*Given exercise 1:* Return each line of the records below that includes the string "instances".

Studio album by BoA
- Released: March 13, 2002
- Recorded: 2001–2002
- Studio: Avex Studio; Folio Sound; On Air Azabu Studio; Warner Studio; One Voice Studio; Sound City;
- Genre: J-pop; pop; R&B;
- Length: 61:31
- Label: Avex Trax
- Producer: Max Matsuura; Lee Soo-man; Ryuhei Chiba;

BoA chronology
| Jumping into the World (2001) | Listen to My Heart (2002) | No. 1 (2002) |

Singles from Listen to My Heart
- "ID; Peace B" Released: May 30, 2001; "Amazing Kiss" Released: July 25, 2001; "Kimochi wa Tsutawaru" Released: December 5, 2001; "The Meaning of Peace" Released: December 19, 2001; "Listen to My Heart" Released: January 17, 2002; "Every Heart (Minna no Kimochi)" Released: March 13, 2002; "Don't Start Now" Released: May 29, 2002;

= Listen to My Heart (BoA album) =

Listen to My Heart (stylized in all caps) is the debut Japanese studio album (second overall) by South Korean recording artist BoA, released via Avex Trax on March 13, 2002. BoA worked with a team of songwriters and composers to produce the album, including Natsumi Watanabe, Kazuhiro Hara, Ken Harada and Akira; all of whom would collaborate with BoA again on her future albums. Musically, Listen to My Heart is primarily a pop record with influences from R&B.

Listen to My Heart saw breakthrough success for a South Korean artist in Japan, where it became the first record by a Korean artist to attain the number one position on the Oricon Albums Chart and to receive a million certification by the Recording Industry Association of Japan (RIAJ) for shipments of over one million copies. BoA's successful debut in the country is considered by many to have opened the door for Korean artists in the Japanese music market.

Seven singles were spawned and promoted from Listen to My Heart. The album's first single, the Japanese version of her 2000 debut single "ID; Peace B," was released in May 2001 and marked her first single in Japan. It was met with modest success upon its release, reaching number 20 on the Oricon Singles Chart. Six singles were released afterwards including the title track "Listen to My Heart," which peaked at number five on the Oricon Singles Chart. "Every Heart (Minna no Kimochi)" was released alongside the album on March 13, and peaked at number ten.

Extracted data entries
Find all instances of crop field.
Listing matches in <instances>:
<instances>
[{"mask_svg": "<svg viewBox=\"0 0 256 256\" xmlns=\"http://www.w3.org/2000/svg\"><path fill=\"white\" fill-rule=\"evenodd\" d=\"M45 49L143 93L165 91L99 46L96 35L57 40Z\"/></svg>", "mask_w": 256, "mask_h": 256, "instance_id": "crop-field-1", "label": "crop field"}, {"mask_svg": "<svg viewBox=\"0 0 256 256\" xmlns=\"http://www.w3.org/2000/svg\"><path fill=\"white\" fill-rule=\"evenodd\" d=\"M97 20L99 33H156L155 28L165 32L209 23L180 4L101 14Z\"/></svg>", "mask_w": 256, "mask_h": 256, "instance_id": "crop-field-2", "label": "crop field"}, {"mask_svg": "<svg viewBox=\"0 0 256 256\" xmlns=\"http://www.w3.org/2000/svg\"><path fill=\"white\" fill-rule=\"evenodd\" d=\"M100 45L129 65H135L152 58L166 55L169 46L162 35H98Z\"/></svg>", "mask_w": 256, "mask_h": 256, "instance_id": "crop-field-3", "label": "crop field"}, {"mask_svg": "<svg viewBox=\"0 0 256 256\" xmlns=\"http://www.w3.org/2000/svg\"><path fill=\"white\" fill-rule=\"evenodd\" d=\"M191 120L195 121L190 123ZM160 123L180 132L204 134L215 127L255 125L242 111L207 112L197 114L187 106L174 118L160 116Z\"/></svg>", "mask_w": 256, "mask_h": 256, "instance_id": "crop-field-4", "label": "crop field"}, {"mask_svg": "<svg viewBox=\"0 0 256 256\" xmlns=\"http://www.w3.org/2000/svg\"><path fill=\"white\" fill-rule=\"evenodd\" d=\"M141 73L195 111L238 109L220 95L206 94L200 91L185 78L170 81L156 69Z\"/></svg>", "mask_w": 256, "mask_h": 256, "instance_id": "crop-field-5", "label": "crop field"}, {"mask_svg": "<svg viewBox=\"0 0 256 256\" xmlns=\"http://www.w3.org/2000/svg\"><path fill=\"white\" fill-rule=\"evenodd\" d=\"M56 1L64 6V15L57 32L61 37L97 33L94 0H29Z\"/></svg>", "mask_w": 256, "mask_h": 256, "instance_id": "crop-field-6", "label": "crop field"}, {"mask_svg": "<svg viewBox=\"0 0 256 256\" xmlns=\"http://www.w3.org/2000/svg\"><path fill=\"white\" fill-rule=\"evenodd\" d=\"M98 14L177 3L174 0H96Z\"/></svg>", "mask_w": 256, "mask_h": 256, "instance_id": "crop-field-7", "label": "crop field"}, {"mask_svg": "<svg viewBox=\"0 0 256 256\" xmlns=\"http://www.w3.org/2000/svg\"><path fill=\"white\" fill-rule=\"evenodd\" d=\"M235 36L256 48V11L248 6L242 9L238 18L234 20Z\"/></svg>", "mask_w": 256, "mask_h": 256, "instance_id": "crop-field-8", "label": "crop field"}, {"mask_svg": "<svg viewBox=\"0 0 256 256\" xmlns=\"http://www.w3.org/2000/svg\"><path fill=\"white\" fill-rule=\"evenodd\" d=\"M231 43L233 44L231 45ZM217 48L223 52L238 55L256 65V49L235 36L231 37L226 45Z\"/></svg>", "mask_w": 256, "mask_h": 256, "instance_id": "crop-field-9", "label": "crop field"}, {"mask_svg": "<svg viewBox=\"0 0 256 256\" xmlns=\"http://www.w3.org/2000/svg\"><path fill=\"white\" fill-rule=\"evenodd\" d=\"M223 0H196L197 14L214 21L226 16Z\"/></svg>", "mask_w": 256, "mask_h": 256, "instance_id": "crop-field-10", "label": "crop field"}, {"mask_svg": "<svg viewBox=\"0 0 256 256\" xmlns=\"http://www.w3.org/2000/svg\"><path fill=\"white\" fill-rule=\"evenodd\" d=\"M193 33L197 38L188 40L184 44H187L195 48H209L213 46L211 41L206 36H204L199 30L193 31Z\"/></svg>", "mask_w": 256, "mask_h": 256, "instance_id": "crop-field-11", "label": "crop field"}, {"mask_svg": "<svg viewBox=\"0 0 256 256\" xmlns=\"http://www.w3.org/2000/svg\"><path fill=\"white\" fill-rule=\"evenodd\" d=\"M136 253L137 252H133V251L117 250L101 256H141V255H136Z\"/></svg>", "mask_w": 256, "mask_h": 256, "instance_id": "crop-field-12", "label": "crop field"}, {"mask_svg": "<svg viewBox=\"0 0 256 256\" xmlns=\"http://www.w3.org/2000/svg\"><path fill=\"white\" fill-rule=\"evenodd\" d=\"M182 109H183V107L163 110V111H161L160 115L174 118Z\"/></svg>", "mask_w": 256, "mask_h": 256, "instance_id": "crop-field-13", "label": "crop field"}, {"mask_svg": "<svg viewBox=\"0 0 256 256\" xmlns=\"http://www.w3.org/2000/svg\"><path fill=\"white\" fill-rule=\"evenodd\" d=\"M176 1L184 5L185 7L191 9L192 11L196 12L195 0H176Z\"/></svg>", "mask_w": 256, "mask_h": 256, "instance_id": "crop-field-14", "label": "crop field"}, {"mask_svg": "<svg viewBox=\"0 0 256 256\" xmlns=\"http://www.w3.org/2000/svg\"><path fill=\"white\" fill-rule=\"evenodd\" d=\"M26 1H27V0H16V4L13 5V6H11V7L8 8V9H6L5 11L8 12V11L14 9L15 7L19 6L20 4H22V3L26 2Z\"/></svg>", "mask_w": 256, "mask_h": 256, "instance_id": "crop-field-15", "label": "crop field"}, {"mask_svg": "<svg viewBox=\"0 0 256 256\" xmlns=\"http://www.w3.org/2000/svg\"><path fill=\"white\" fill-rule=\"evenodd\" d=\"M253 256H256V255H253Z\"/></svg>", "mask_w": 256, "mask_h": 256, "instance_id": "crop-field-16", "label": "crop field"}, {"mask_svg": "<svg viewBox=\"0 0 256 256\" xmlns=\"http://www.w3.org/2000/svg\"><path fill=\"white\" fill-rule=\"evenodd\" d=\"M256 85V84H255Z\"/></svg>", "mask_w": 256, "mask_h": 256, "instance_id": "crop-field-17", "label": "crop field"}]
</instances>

*Given exercise 2:* Restate word for word the part of the BoA album article above, everything from "Listen to My Heart saw" down to "Japanese music market.".

*Finished answer 1:*
Find all instances of crop field.
Listing matches in <instances>:
<instances>
</instances>

*Finished answer 2:*
Listen to My Heart saw breakthrough success for a South Korean artist in Japan, where it became the first record by a Korean artist to attain the number one position on the Oricon Albums Chart and to receive a million certification by the Recording Industry Association of Japan (RIAJ) for shipments of over one million copies. BoA's successful debut in the country is considered by many to have opened the door for Korean artists in the Japanese music market.